If you want your OpenClaw bot to use the full MCP server ecosystem (all the servers you configured in mcp.json), the cleanest approach is to run mcphost as a background service and have your skills call it via subprocess when needed.

For most use cases, the direct Ollama tool calling shown above is simpler and more reliable. But if you find yourself duplicating tool logic across multiple skills, that's the point where running a dedicated MCP server (or writing a custom MCP server) starts paying off. Anthropic's MCP Python SDK is the right tool for that - it lets you write a full MCP server or client in Python.

What you've built: A Discord/Telegram bot that can fetch live web content and read files from your server on demand. It runs entirely on your hardware, the AI is local, and you control exactly what it has access to.

Where to Go From Here

You've got a local AI model with real tools, and optionally a Discord/Telegram bot that can use them. Here's what to build on next.

What you've accomplished

  • ✓ Confirmed Ollama tool calling works with qwen3:8b
  • ✓ Installed Node.js and the MCP server packages
  • ✓ Connected mcphost to Ollama with filesystem access
  • ✓ Added web fetch and SQLite database access
  • ✓ Built OpenClaw skills that use Ollama tool calling from Discord

Run it 24/7 on dedicated hardware

An always-on MCP setup - where your model has persistent access to your files, databases, and web - needs hardware that stays on. Your laptop is fine for personal use, but if you want your OpenClaw bot running continuously with MCP capabilities, a dedicated mini PC is the practical answer.

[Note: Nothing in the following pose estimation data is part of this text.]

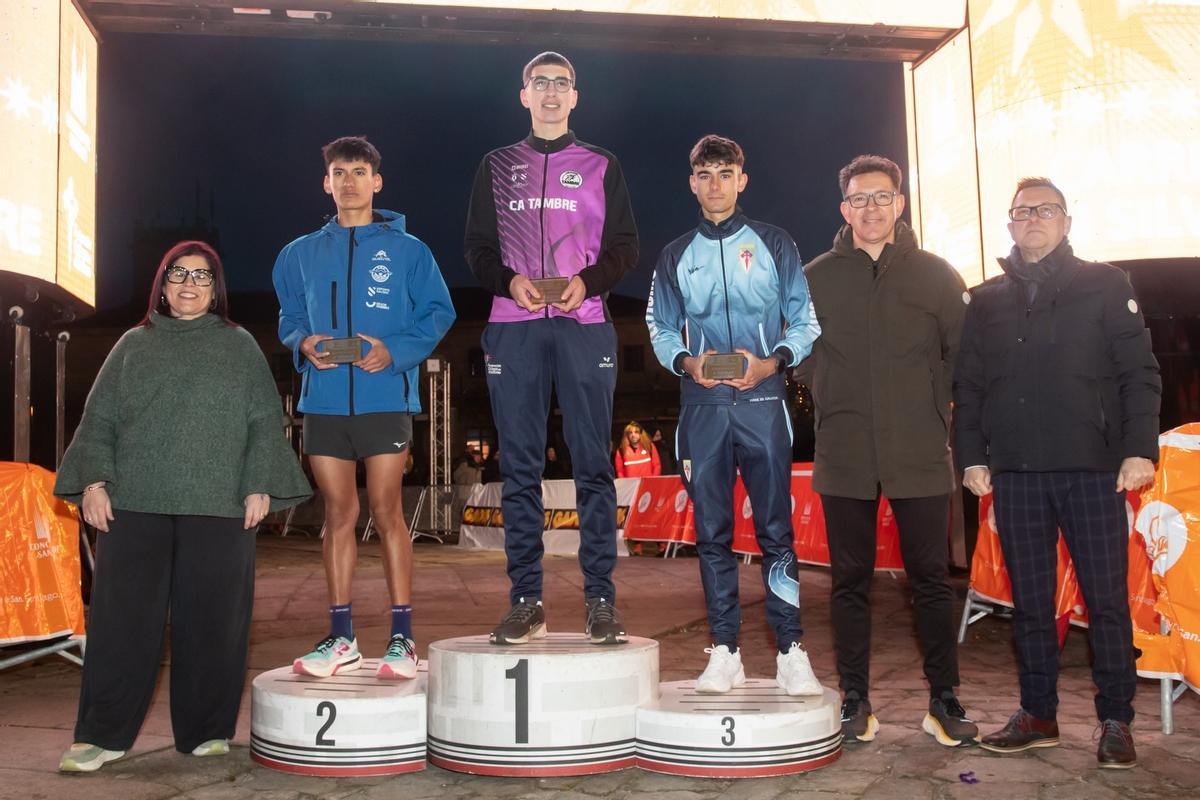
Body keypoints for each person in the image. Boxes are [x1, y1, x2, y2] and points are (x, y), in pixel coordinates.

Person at [53, 241, 311, 773]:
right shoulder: (131, 344)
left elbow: (265, 420)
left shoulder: (239, 345)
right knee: (121, 623)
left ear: (216, 289)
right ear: (162, 286)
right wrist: (94, 482)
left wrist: (260, 481)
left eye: (201, 276)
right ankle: (100, 735)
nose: (189, 285)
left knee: (215, 622)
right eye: (178, 275)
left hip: (219, 505)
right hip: (134, 505)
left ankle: (206, 730)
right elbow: (98, 420)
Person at [954, 177, 1160, 769]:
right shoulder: (986, 299)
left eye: (1046, 210)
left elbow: (1138, 374)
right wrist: (972, 456)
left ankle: (1116, 719)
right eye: (1022, 212)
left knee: (1107, 601)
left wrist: (1138, 448)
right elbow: (967, 385)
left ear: (1066, 221)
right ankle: (1037, 713)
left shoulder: (1105, 284)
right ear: (1009, 225)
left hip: (1095, 470)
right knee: (1032, 604)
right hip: (1015, 475)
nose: (1034, 219)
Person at [464, 51, 639, 645]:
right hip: (513, 324)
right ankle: (525, 599)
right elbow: (477, 250)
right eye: (540, 83)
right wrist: (506, 282)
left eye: (561, 83)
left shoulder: (600, 164)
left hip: (584, 322)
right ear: (523, 94)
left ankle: (599, 600)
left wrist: (587, 283)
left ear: (575, 95)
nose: (550, 93)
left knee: (592, 463)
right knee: (518, 468)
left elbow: (625, 247)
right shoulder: (496, 164)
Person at [801, 154, 976, 747]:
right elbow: (796, 352)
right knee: (849, 581)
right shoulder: (815, 275)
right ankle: (855, 700)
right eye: (859, 199)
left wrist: (931, 405)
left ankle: (943, 700)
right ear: (843, 208)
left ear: (899, 205)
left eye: (882, 197)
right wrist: (829, 386)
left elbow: (961, 357)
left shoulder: (935, 275)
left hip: (920, 450)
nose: (871, 208)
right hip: (845, 449)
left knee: (930, 578)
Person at [273, 136, 455, 679]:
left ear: (377, 181)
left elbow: (437, 313)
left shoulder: (410, 252)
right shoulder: (298, 253)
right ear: (326, 182)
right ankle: (341, 637)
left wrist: (393, 352)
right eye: (338, 171)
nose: (349, 180)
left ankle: (402, 638)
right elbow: (288, 317)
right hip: (324, 402)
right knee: (337, 516)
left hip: (384, 399)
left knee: (386, 509)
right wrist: (302, 342)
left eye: (359, 171)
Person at [647, 134, 822, 695]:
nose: (715, 184)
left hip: (764, 405)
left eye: (726, 173)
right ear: (692, 182)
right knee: (713, 536)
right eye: (705, 174)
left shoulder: (775, 243)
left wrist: (772, 364)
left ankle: (791, 648)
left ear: (742, 179)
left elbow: (806, 323)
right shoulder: (675, 254)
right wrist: (686, 362)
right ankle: (724, 649)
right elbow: (659, 327)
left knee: (776, 533)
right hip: (702, 409)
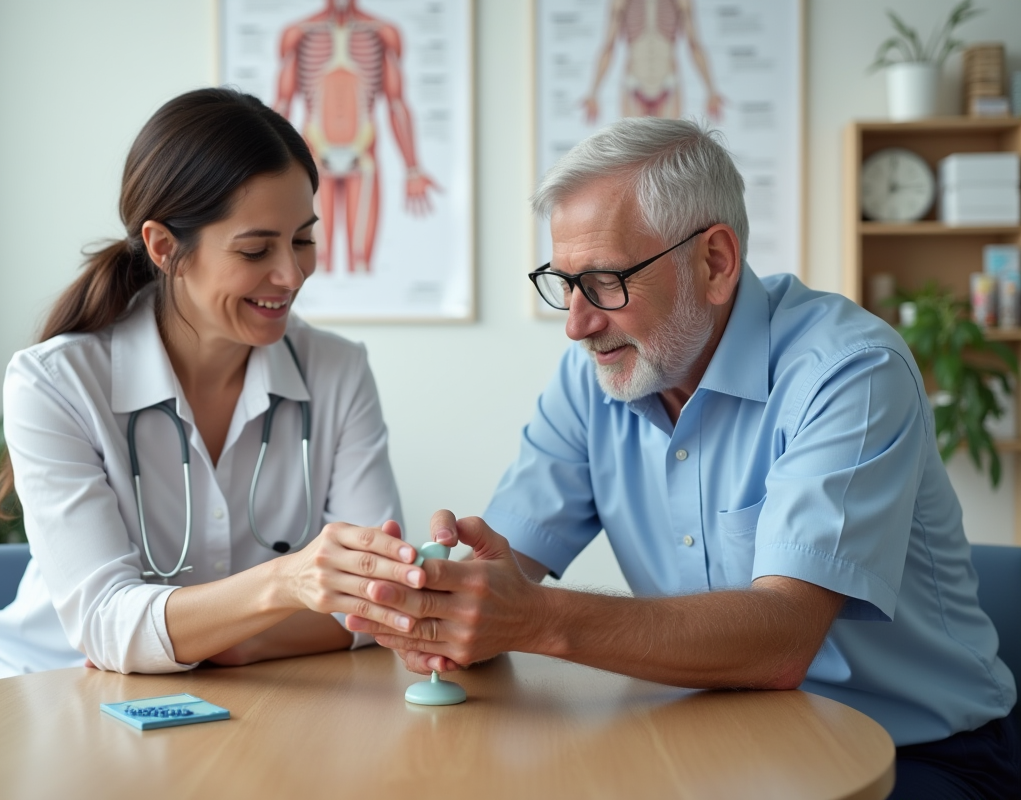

A 32GB Ryzen 7 mini PC runs qwen3:8b comfortably with headroom for other services. It draws less power than a desktop, sits quietly on a shelf, and handles Ollama + OpenClaw + mcphost simultaneously without breaking a sweat.

Ryzen 7 6800H Mini PC (32GB) on Amazon → Affiliate link - costs you nothing extra, helps keep these guides free and updated.

Build your own MCP server

The official MCP servers cover the common cases. When you need something specific to your setup - a server that talks to your home automation API, queries a specific internal service, or reads a proprietary data format - you build your own.

Anthropic's MCP Python SDK makes this straightforward. A minimal MCP server is about 30 lines of Python. Define your tools with their parameter schemas, implement the handlers, and any MCP client (including mcphost) can connect to it.

Explore next

You've built something genuinely useful.

Most people running local AI are still using it as a glorified search box. You've wired your model into your actual environment - it can read your files, browse the web, and talk to your databases. And if you did the OpenClaw section, your Discord server has access to all of that. That's a local AI agent setup that's actually doing work.